[Excerpted passage]:
++++++++
Rabieh Fashwall edited this page Nov 27, 2025 · 1 revision

Module 3: Kubernetes Deployment

What You'll Build

By the end of this module, you'll have:

  • ✅ Production-ready Kubernetes deployment for your ML service
  • ✅ Auto-scaling infrastructure that responds to traffic patterns
  • ✅ High-availability setup surviving node failures
  • ✅ Security-hardened containers running as non-root
  • ✅ Complete health monitoring with all probe types
  • ✅ Zero-downtime deployment capabilities
  • ✅ Resource-optimized configuration preventing waste

Real-World Impact:

  • Handle 10x traffic spikes automatically with HPA
  • Maintain 99.9%+ uptime with proper health checks
  • Pass security audits with hardened container configuration
  • Deploy updates without service interruption
  • Optimize costs by scaling down during low traffic

Learning Objectives

By the end of this module, you will:

  • ✅ Deploy ML models to Kubernetes with production-ready configuration
  • ✅ Configure resource limits and requests
  • ✅ Implement all three health probe types
  • ✅ Set up auto-scaling with Horizontal Pod Autoscaler
  • ✅ Ensure high availability with Pod Disruption Budget
  • ✅ Apply security best practices (non-root, read-only filesystem)
  • ✅ Use ConfigMap for externalized configuration
  • ✅ Implement pod anti-affinity for fault tolerance

Part 1: Setup & Prerequisites

Prerequisites

  • Completed Module 2 (BentoML service containerized)
  • kind installed (Kubernetes in Docker)
  • kubectl installed and configured
  • Docker image from Module 2: sentiment-api:v1

Workshop Format

Single Exercise: Production-Ready Deployment
├─ ConfigMap for configuration
├─ Deployment with proper resource management
├─ Service for network access
├─ Health probes (startup, liveness, readiness)
├─ Horizontal Pod Autoscaler (HPA)
├─ Pod Disruption Budget (PDB)
├─ Security hardening
└─ High availability (anti-affinity)
++++++++
[Given entries]:
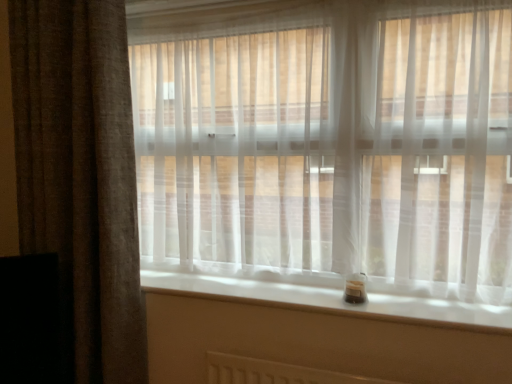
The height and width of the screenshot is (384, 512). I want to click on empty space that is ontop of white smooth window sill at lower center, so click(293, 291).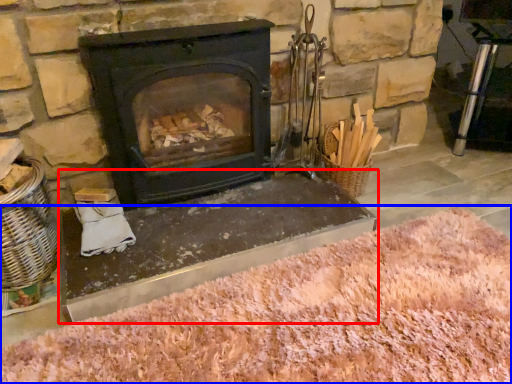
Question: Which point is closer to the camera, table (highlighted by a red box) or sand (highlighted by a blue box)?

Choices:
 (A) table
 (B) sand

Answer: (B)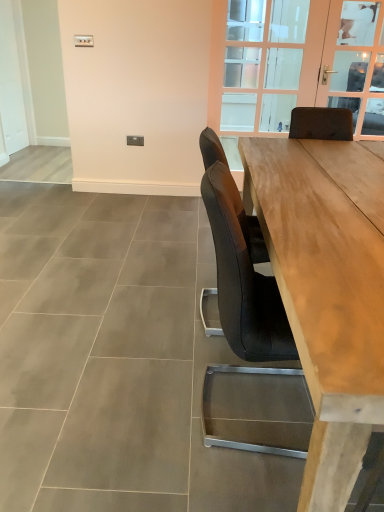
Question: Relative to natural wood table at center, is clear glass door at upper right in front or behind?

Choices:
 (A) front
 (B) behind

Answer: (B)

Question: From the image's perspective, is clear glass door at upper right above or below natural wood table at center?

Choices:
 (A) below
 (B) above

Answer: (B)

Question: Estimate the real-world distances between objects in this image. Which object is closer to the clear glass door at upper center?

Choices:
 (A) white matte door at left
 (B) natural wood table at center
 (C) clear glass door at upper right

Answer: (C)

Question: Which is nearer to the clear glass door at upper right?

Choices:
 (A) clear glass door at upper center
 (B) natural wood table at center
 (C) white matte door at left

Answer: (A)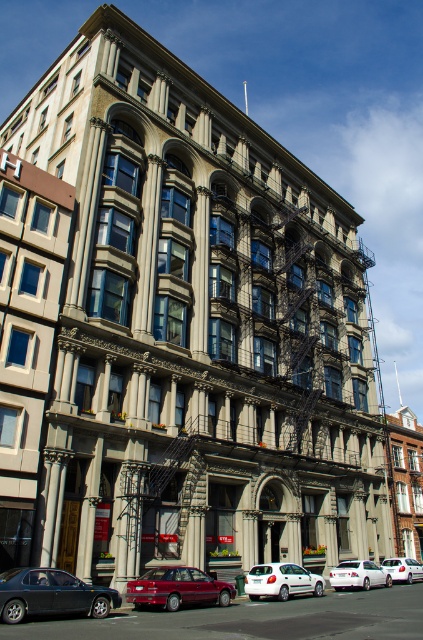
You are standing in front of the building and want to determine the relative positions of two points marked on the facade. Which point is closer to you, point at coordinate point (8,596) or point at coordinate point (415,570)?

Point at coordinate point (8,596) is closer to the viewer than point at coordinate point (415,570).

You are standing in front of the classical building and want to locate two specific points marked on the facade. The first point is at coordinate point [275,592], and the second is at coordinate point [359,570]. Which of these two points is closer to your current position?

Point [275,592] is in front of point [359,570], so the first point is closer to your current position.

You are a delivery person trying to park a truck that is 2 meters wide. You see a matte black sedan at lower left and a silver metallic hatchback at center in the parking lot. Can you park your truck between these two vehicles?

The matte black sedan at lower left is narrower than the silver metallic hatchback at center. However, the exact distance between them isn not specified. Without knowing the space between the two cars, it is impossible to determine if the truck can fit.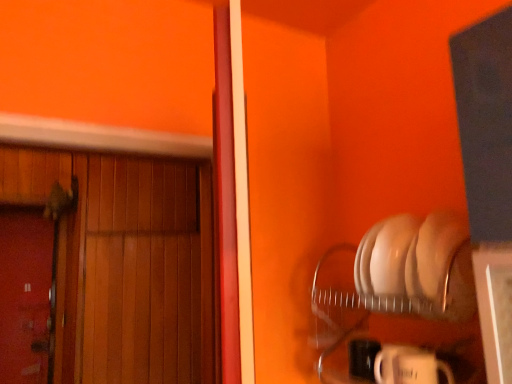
++++++++
[Questions on the material]:
a - Copy the Kubernetes deployment module from "Workshop Format" up to and including "(startup, liveness, readiness)".
b - Write the next section of the Kubernetes deployment module, starting after its final line.
The data above come from a separate source unrelated to the Kubernetes deployment module.

[Answers to each task]:
a -
Workshop Format

Single Exercise: Production-Ready Deployment
├─ ConfigMap for configuration
├─ Deployment with proper resource management
├─ Service for network access
├─ Health probes (startup, liveness, readiness)

b -
What does "scaffolded" mean?

  • 80-90% of YAML is provided for you
  • You fill in ~10-20% (20 specific configuration values)
  • Each TODO has inline hints showing exactly what to use

Part 2: Quick Start

Quick Start

1. Setup kind Cluster

# Create cluster
kind create cluster --config modules/module-0/kind.yaml

# Verify
kubectl cluster-info
kubectl get nodes

2. Build and Load Docker Image

# Build image (from Module 2)
cd ../module-2
bentoml build
bentoml containerize sentiment_service:latest -t sentiment-api:v1

# Load into kind
cd ../module-3
kind load docker-image sentiment-api:v1 --name mlops-workshop

# Verify image is loaded
docker exec -it mlops-workshop-control-plane crictl images | grep sentiment

3. Install Metrics Server (Required for HPA)

# Install
kubectl apply -f https://github.com/kubernetes-sigs/metrics-server/releases/latest/download/components.yaml

# Patch for kind (disable TLS verification)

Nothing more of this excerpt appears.